**Activity**
Only the lines from the line that contains "cy_px: -316" through the final line of the entries below belong in your answer, copied exactly and without pictures.
-- Records shown follows --
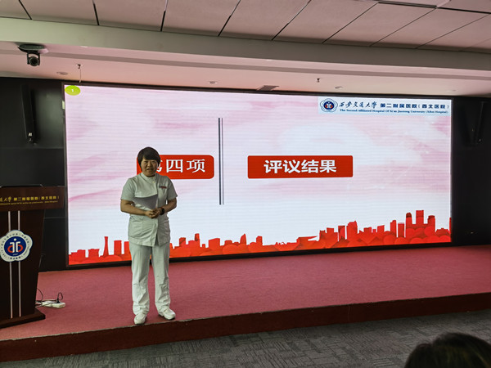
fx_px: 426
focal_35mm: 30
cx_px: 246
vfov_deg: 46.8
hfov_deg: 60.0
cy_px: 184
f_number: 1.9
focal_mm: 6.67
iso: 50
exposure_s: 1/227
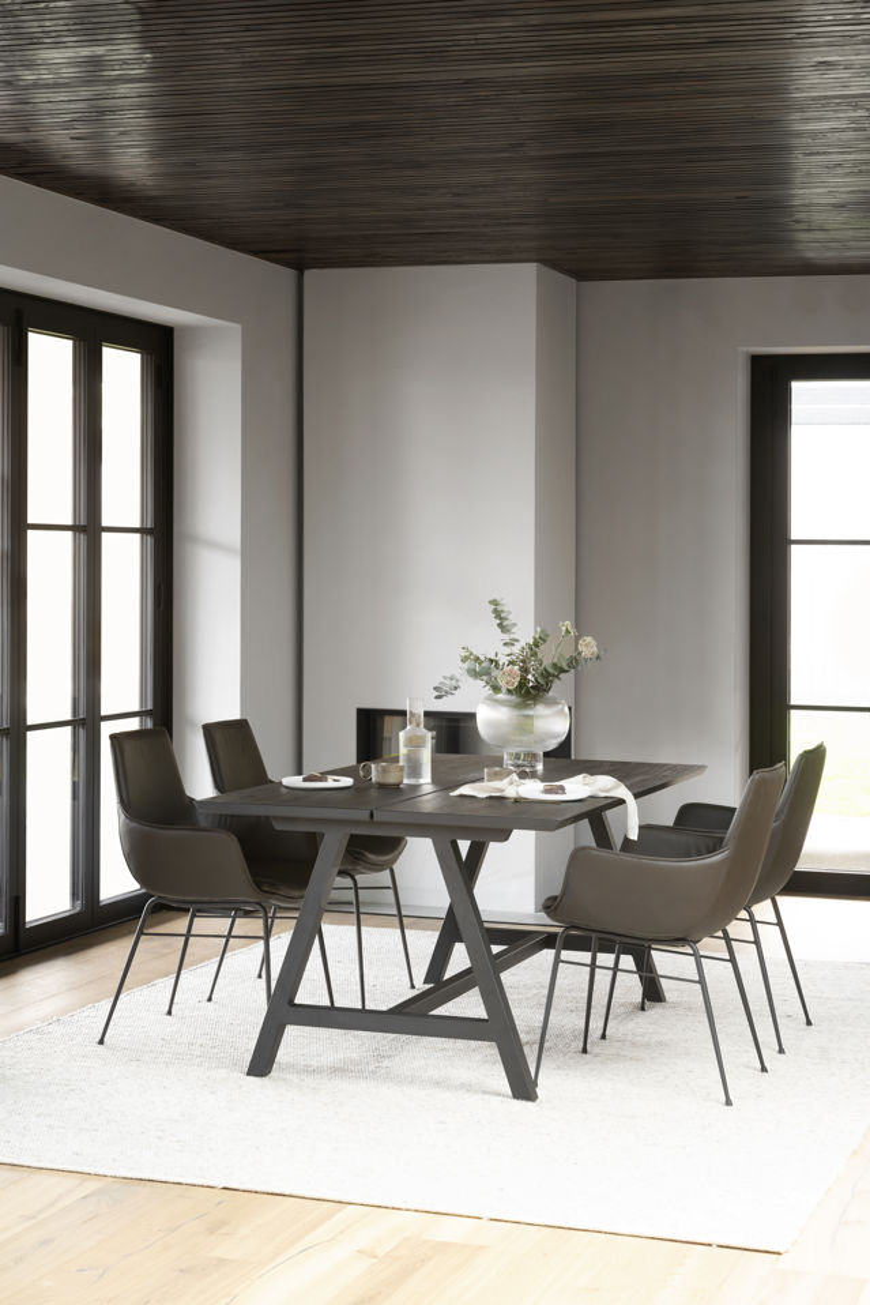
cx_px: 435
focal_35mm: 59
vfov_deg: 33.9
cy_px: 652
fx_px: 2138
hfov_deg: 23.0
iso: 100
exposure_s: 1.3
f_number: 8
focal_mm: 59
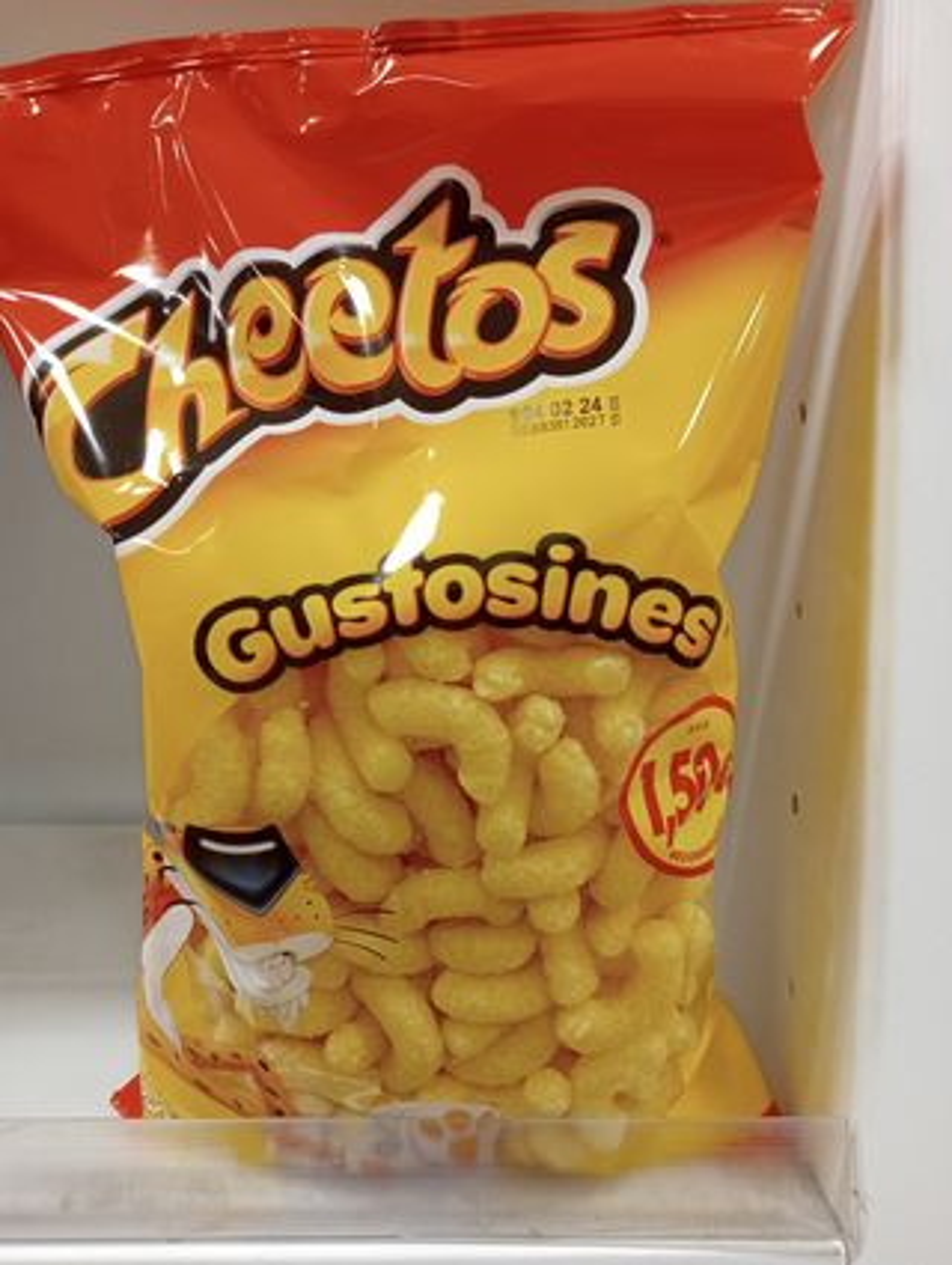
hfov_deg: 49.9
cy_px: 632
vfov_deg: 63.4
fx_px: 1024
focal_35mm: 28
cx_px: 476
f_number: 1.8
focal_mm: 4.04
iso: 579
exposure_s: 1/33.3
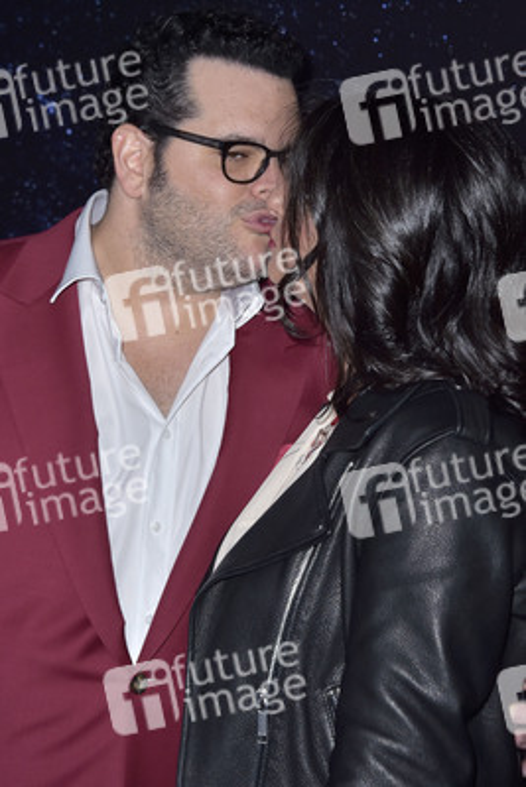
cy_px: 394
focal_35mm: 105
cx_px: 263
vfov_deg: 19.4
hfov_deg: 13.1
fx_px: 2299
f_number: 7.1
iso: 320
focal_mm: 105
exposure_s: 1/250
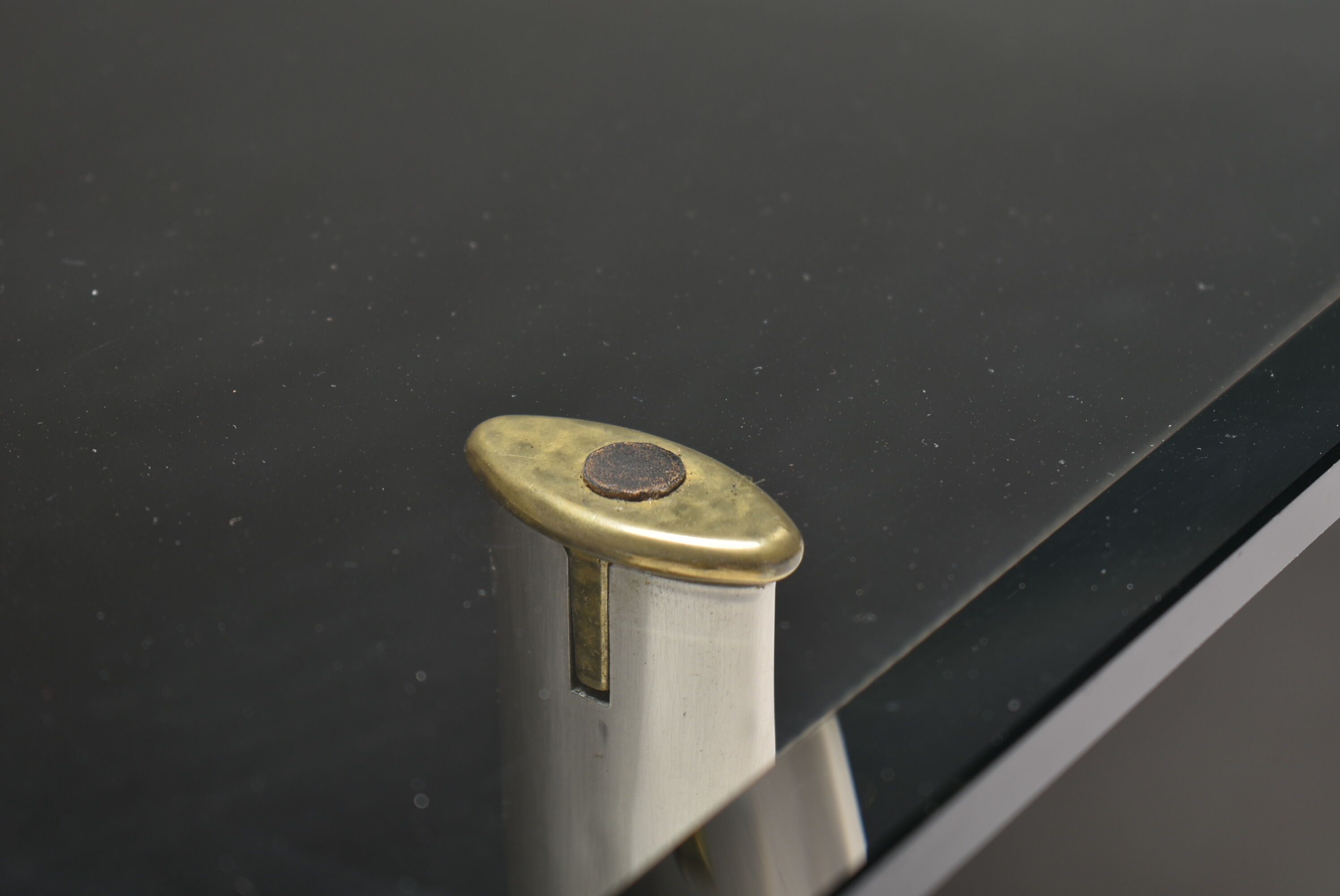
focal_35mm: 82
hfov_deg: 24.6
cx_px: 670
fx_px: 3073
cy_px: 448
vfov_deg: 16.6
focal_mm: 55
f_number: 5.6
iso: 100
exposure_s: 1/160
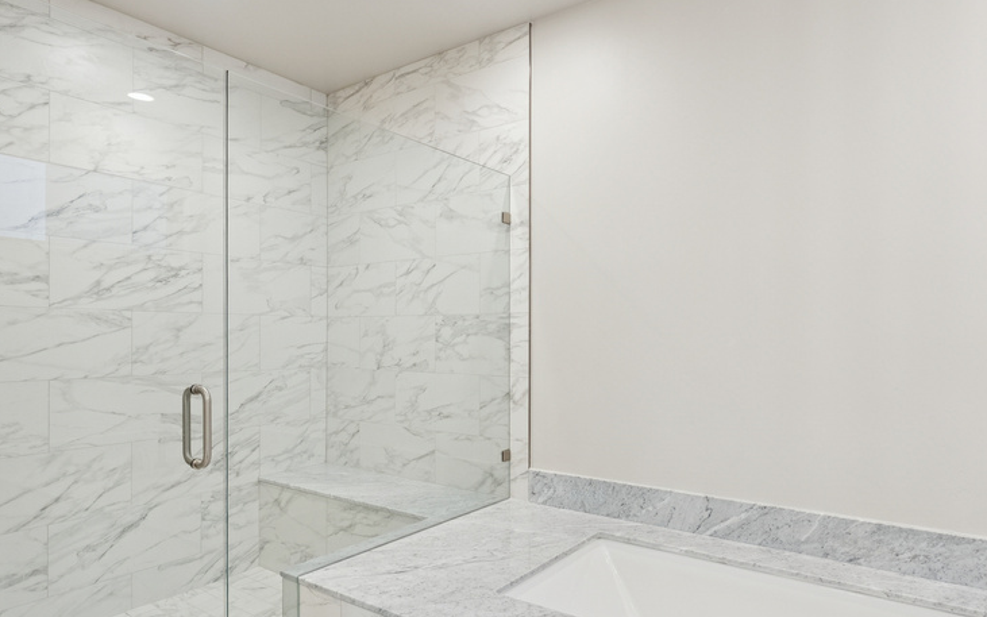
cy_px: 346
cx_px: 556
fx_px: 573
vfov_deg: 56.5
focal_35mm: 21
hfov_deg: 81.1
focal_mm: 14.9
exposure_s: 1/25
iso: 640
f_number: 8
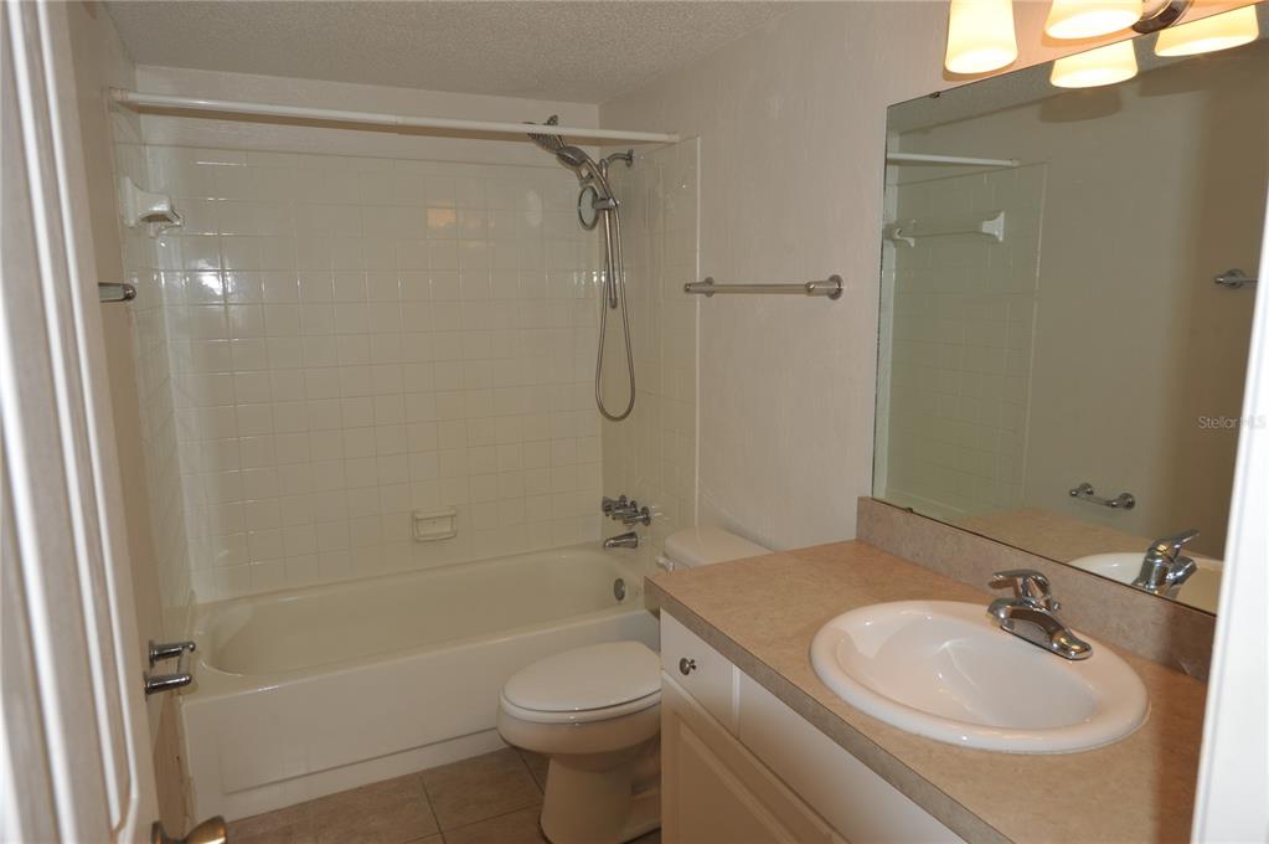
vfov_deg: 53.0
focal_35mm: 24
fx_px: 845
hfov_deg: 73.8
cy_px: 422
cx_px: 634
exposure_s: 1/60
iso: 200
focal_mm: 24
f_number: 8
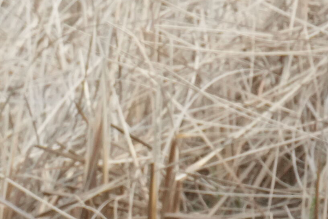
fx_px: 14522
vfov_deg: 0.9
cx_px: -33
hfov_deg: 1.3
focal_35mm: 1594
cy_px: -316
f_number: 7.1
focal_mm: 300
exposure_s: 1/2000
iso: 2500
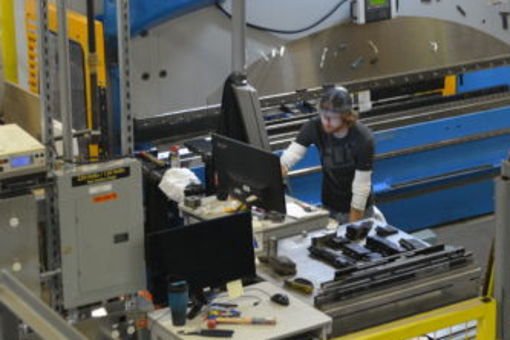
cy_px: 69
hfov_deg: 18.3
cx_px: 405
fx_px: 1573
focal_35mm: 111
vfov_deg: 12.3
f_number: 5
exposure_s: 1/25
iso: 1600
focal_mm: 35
-- Records shown concluded --
**Response box**
cy_px: -316
f_number: 7.1
focal_mm: 300
exposure_s: 1/2000
iso: 2500
cy_px: 69
hfov_deg: 18.3
cx_px: 405
fx_px: 1573
focal_35mm: 111
vfov_deg: 12.3
f_number: 5
exposure_s: 1/25
iso: 1600
focal_mm: 35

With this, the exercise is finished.